In the enclosure, the species is calm and undemanding, spending most of its time low to the ground and close to cover. What accumulates over weeks of observation is not drama but texture — a dense shared network of silk threading between hides, gradually expanding as the group settles. Each individual contributes to a collective architecture no single spider could produce alone. Watching that structure develop, and the animals moving through it without conflict, is the reason Heterothele gabonensis belongs in a collection.
A terrestrial setup suits this species well: coconut fibre substrate around 5 cm deep, consistently damp but never waterlogged, with a water dish accessible to all occupants. Regular misting maintains the higher humidity it prefers, and room temperature is sufficient year-round. For communal groups, the priorities shift slightly — more hides than individuals, more floor space than you might expect for such a small spider, and consistent feeding on appropriately sized prey to reduce competition between tankmates. None of this is difficult, but it does require genuine attention.

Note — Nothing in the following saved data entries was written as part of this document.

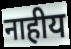
नाहीय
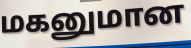
மகனுமான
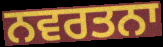
ਨਵਰਤਨਾ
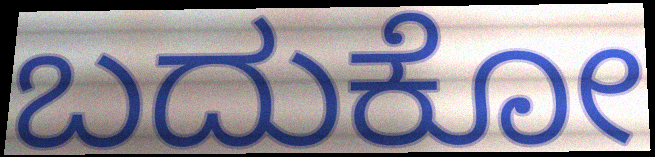
ಬದುಕೋ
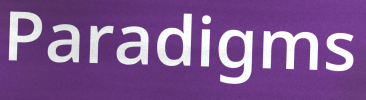
Paradigms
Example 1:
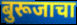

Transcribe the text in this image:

बुरूजाचा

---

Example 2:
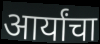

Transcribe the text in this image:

आर्यांचा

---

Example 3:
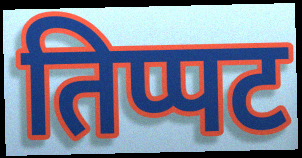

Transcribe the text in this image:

तिप्पट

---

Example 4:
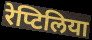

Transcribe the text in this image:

रेप्टिलिया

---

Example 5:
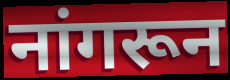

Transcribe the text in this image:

नांगरून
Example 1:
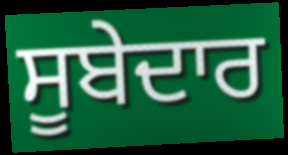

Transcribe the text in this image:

ਸੂਬੇਦਾਰ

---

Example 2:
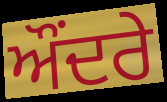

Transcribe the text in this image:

ਔਂਦਰੇ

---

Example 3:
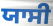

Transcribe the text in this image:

ਯਾਸੀ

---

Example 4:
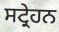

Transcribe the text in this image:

ਸਟ੍ਰੇਹਨ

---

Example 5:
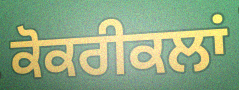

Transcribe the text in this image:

ਕੋਕਰੀਕਲਾਂ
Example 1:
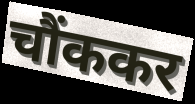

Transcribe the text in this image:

चौंककर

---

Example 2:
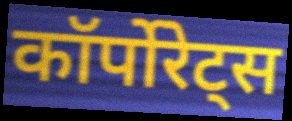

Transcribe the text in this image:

कॉर्पोरेट्स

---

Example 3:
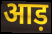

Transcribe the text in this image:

आड़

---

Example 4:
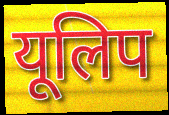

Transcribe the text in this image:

यूलिप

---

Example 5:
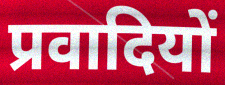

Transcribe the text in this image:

प्रवादियों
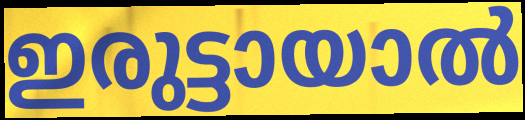
ഇരുട്ടായാൽ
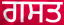
ਗਸਤ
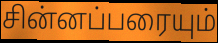
சின்னப்பரையும்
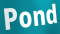
Pond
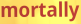
mortally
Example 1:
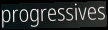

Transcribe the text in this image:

progressives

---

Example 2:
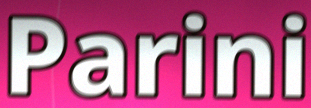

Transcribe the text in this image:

Parini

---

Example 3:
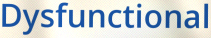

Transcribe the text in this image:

Dysfunctional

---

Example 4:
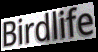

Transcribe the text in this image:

Birdlife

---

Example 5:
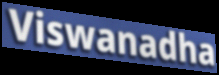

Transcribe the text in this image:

Viswanadha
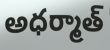
అధర్మాత్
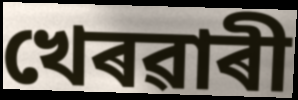
খেৰৱাৰী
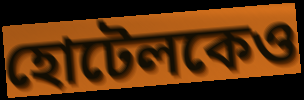
হোটেলকেও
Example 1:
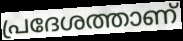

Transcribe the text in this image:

പ്രദേശത്താണ്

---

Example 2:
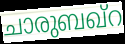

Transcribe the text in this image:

ചാരുബഖ്റ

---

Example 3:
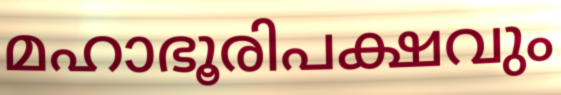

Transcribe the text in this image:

മഹാഭൂരിപക്ഷവും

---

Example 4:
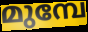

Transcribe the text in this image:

മുമ്പേ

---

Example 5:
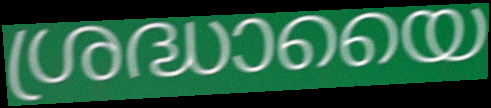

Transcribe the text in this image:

ശ്രദ്ധായൈ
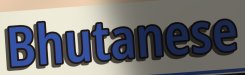
Bhutanese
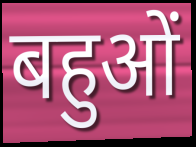
बहुओं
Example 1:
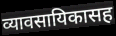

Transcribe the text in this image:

व्यावसायिकासह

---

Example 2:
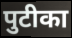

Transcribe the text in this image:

Few species offer the keeper something as conceptually different as real pack dynamics inside a single enclosure. Heterothele gabonensis is not the most visually commanding theraphosid — it earns its place through behaviour rather than colour. Keepers who come to it out of curiosity tend to stay with it out of genuine attachment, and a well-established group has a way of becoming the first enclosure you check in the morning and the last one you walk away from at night.